The fourth relation, sympathy, is directed inward rather than outward like analogy. Together with its negation, antipathy, this fourth trope explains the other three:
The whole volume of the world, all the adjacencies of “convenience,” all the echoes of emulation, all the linkages of analogy, are supported, maintained, and doubled by this space governed by sympathy and antipathy, which are ceaselessly drawing things together and holding them apart. By means of this interplay, the world remains identical; resemblances continue to be what they are, and to resemble one another. The same remains the same, riveted onto itself. (25)

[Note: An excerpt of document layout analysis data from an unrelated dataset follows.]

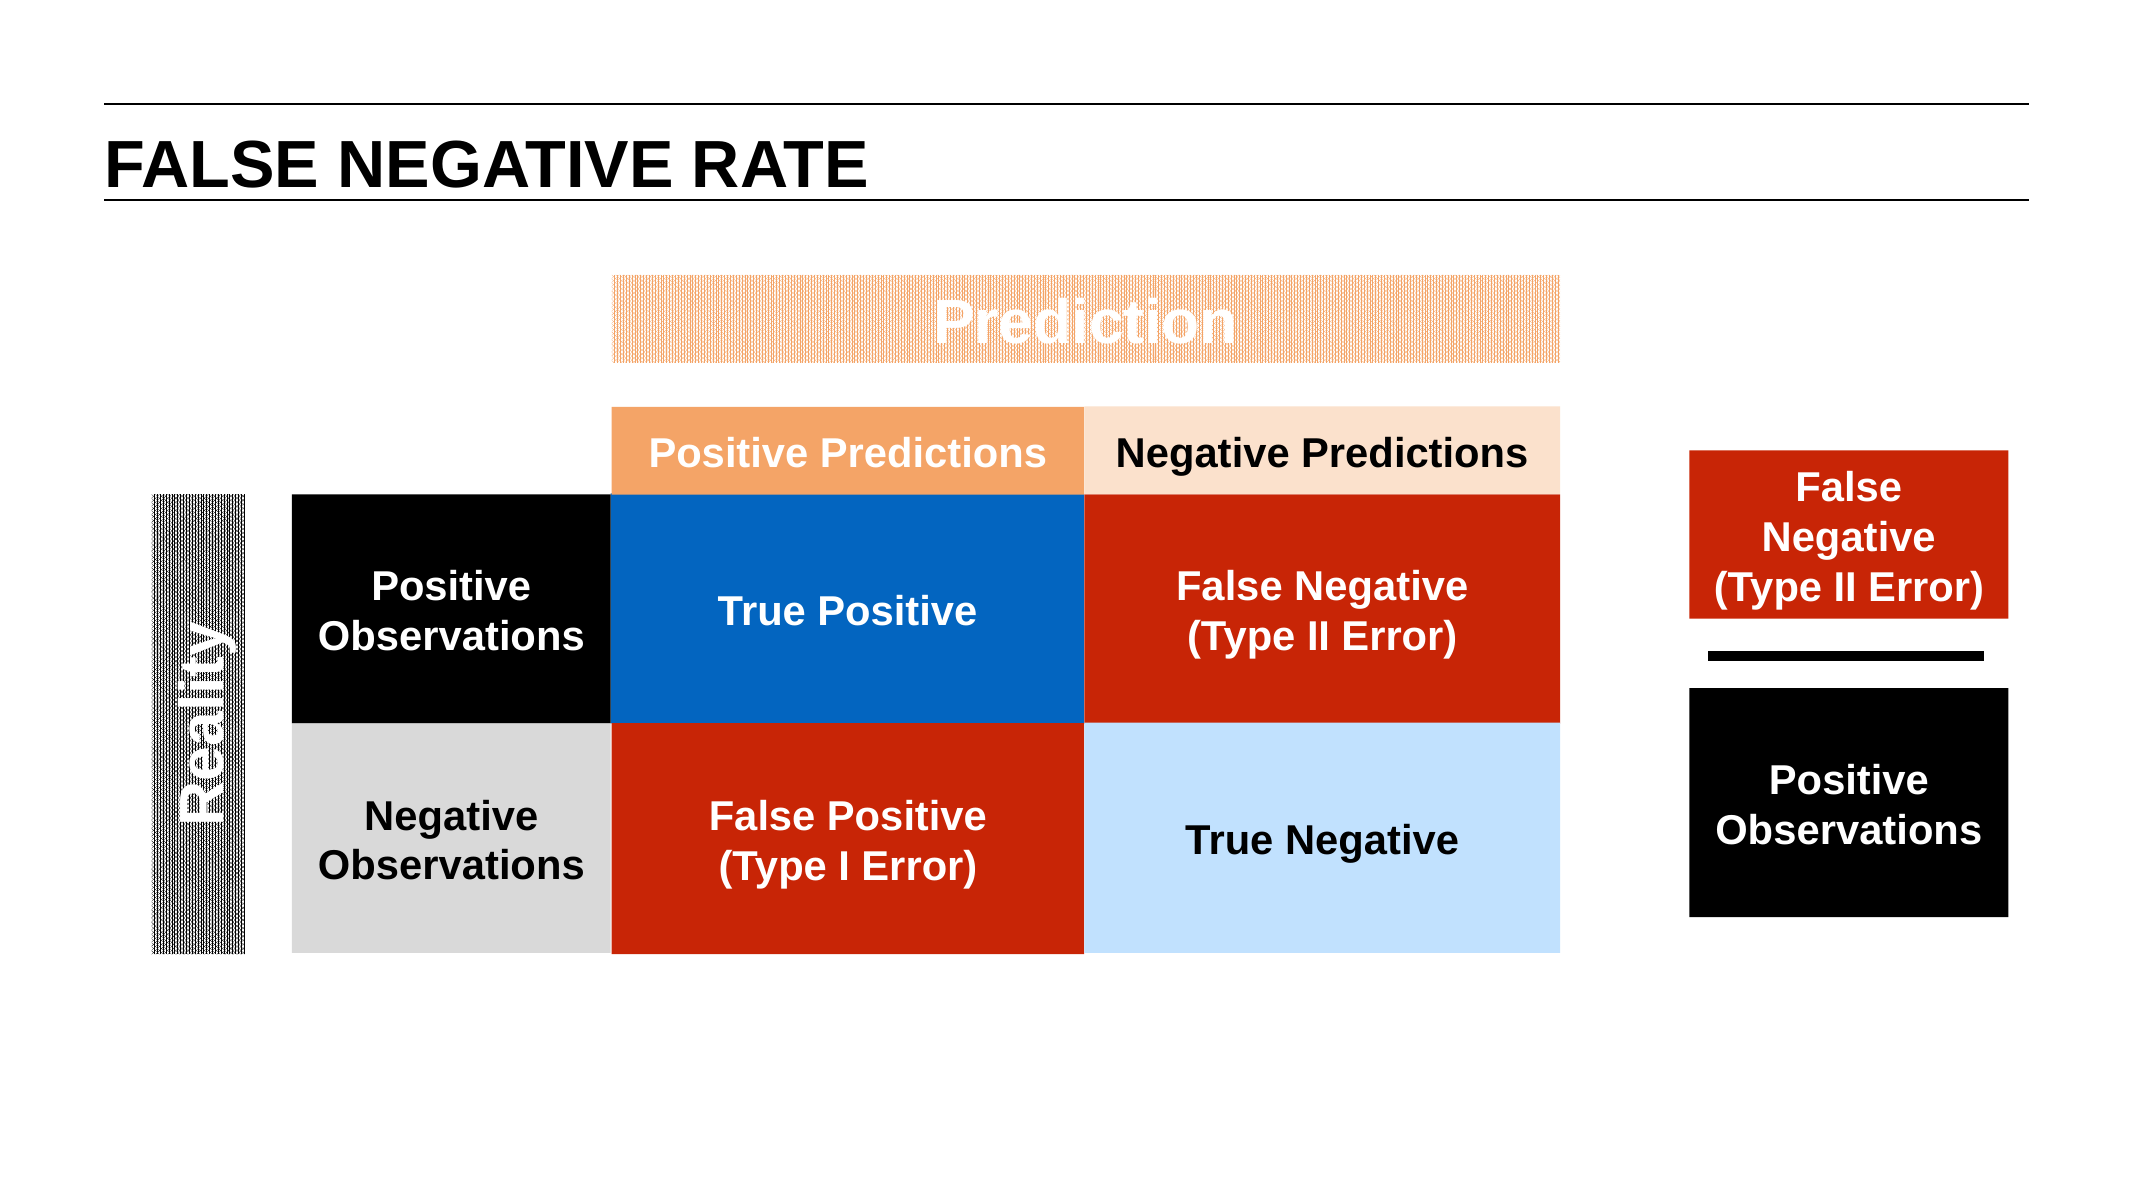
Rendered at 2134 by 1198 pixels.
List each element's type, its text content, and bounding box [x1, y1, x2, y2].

text_box True Negative [1082, 720, 1562, 955]
text_box Positive Predictions [610, 405, 1086, 497]
text_box False Positive (Type I Error) [610, 721, 1086, 956]
text_box Reality [150, 492, 247, 956]
text_box Positive Observations [1687, 686, 2010, 919]
text_box True Positive [613, 497, 1082, 721]
text_box False Negative (Type II Error) [1082, 496, 1562, 720]
text_box Positive Observations [290, 492, 613, 721]
text_box Negative Predictions [1082, 404, 1562, 496]
text_box False Negative (Type II Error) [1687, 448, 2010, 621]
text_box FALSE NEGATIVE RATE [104, 120, 2030, 192]
text_box Negative Observations [290, 721, 613, 955]
text_box Prediction [610, 273, 1562, 365]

The problem of resemblance as a form of knowledge comes from the parallel nature of marking or naming it. Foucault sees this process as “pursuing and endless zigzag course from resemblance to what resembles it” (29). Signification severs the rivets which hold our perception of the world as continuous together. It replaces resemblance with similitude. However, Foucault alleges that the sixteenth century was locked in a world of resemblances:
Resemblance never remains stable within itself; it can be fixed only when it refers back to another similitude, which then, in turn, refers to others; each resemblance, therefore, has value only from the accumulation of all others, and therefore the whole world must be explored if the slightest change of analogies is to be justified and finally take on the appearance of certainty. [emphasis mine]
It is therefore a knowledge that can, and must, proceed by the infinite accumulation of confirmations all dependant on one another. For this reason, from its very foundations, this knowledge will be a thing of sand.
. . . By positing resemblance as the link between signs and what they indicate (thus making resemblance a third force and a sole power, since it resides in both the mark and the content in an identical fashion), sixteenth-century knowledge condemned itself to never knowing anything but the same thing, and to knowing that thing only at the unattainable end of an endless journey. (30)
It seems to me that the problem is vested in the imperfection of signification. Rather than celebrate the loss of resemblance in favor of similitude like Foucault, or more pointedly, Baudrillard, I tend to mourn this loss. It seems like we have clothed our nakedness with words that are ill-suited for the task of protecting us from the world. Similitude also entails a process of distortion.
While the explanatory power of the epistemé explored by Foucault in The Order of Things is ultimately weak and easily disputed in terms of its universalizing power, it seems like a fair place to examine the growth towards the ascendancy of similitude over resemblance.